When a new king took power he destroyed the previous temples down to their base level and built his temple above...there are many layers to the Copan temples. This could be seen in the tunnels.
We went next into the Jaguar tunnels. Here we saw evidence of the many layers....some stucco and later ones stone. We also saw another preserved underground temple with the hooked beak of a maccaw and the wings of a celestial bird. Again it was only one level.
We left the tunnels to see the exit of the drains. The plazas were drained.
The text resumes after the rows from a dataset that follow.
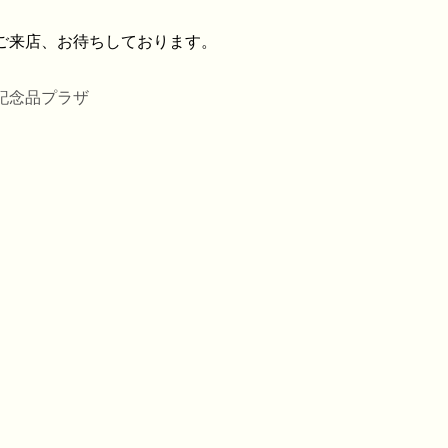
ご来店、お待ちしております。
記念品プラザ
ふせん
・ノートカバー
ル・ホルダー
ース・ペンケース
・パス・名刺ケース
スタンプ
ット
ルダー
周りグッズ
ールペン
多機能ペン
ーカー筆記具
記具
ー・色鉛筆・クレヨン
プペン
要！防災用品
ケット・シート
電可能グッズ
ット
フレーム
ディフューザー
・キャンドル
リア小物
ョン・チェア
マー・鍋
品
品
ン家電
ー
・スケール
・目覚し時計
計
時計
計
・ストップウォッチ
バッグ
・巾着
ッグ
バッグ
ゴバッグ
リーズ
ルキャラクター
ツモチーフ
サリー
縁起物
バッグ・ケース
ボトル・タンブラー
ボックス
・クッション・チェアー
ブ・トラベル
・ツール
ニング用品
ズ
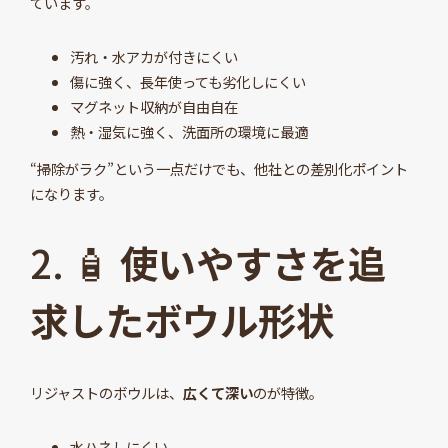
ています。
汚れ・水アカが付きにくい
傷に強く、長年使っても劣化しにくい
マグネット収納が自由自在
熱・湿気に強く、洗面所の環境に最適
“掃除がラク”という一点だけでも、他社との差別化ポイント
になります。
2. 🧴
使いやすさを追
求したボウル形状
リジャストのボウルは、
広くて深い
のが特徴。
水ハネしにくい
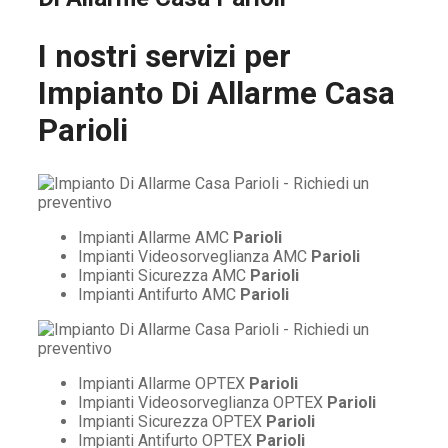
I nostri servizi per
Impianto Di Allarme Casa
Parioli
Impianti Allarme AMC
Parioli
Impianti Videosorveglianza AMC
Parioli
Impianti Sicurezza AMC
Parioli
Impianti Antifurto AMC
Parioli
Impianti Allarme OPTEX
Parioli
Impianti Videosorveglianza OPTEX
Parioli
Impianti Sicurezza OPTEX
Parioli
Impianti Antifurto OPTEX
Parioli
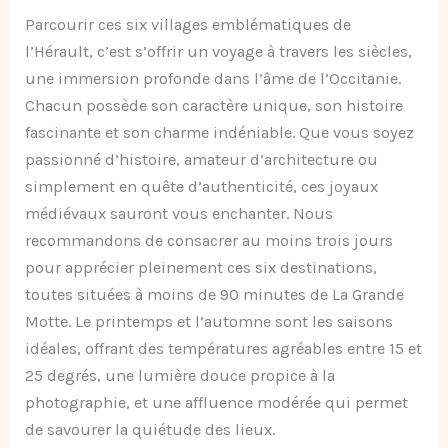
Parcourir ces six villages emblématiques de
l’Hérault, c’est s’offrir un voyage à travers les siècles,
une immersion profonde dans l’âme de l’Occitanie.
Chacun possède son caractère unique, son histoire
fascinante et son charme indéniable. Que vous soyez
passionné d’histoire, amateur d’architecture ou
simplement en quête d’authenticité, ces joyaux
médiévaux sauront vous enchanter. Nous
recommandons de consacrer au moins trois jours
pour apprécier pleinement ces six destinations,
toutes situées à moins de 90 minutes de La Grande
Motte. Le printemps et l’automne sont les saisons
idéales, offrant des températures agréables entre 15 et
25 degrés, une lumière douce propice à la
photographie, et une affluence modérée qui permet
de savourer la quiétude des lieux.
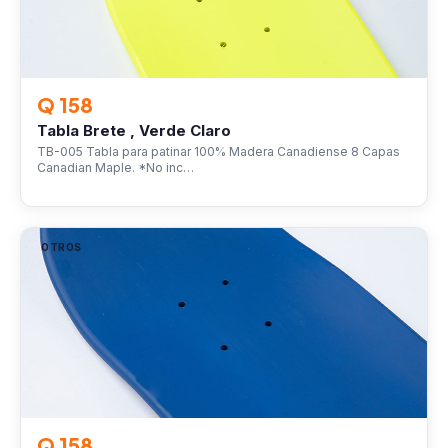
Q 158
Tabla Brete , Verde Claro
TB-005 Tabla para patinar 100% Madera Canadiense 8 Capas
Canadian Maple. *No inc…
OTROS
Q 158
We went next to see the Hierglyphic Staircase. It is original and covered to protect it from the elements. A stele stands in front. The first 15 steps are in order, the rest no. No one knows what it reads. From here we climbed up and over to the next and largest plaza. Here there is an I shaped playing field for ball. It was played with a solid rubber ball weighing 8 pounds. On each side is a slanted wall with statues of 8 parrots atop them. Above are change rooms for the ballplayers. The game was played by bouncing the ball off the slanted area. The ball was not to touch the ground. A score was made when a parrot was hit. At the end of the game the most important player was sacrificed. This was an honour.
At both end stepped viewing benches were placed....the large end for commoners and the smaller for royalty.
We next went to see the stele standing in one section of the plaza. Originals were covered, copies not....protection from the weather.
When all had been viewed we left and went to see the museum on site. It houses a life size copy of Rosilita, the original altar Q....much larger than that on display in the grounds. It stands some 4 feet high and is more than 6 ft. square. There are many stele, origial facades (rock) here....taken from the site so they can be preserved. This museum seemed an anticlimax after seeing the site.
We spent a quiet afternoon then went to ViaVia for dinner. Gord had a baleada...a giant tortilla stuffed with cheese, beans, and chicken. He had pickled beets with rice on the side...loved it.
We are settling early as our inside room can be noisey.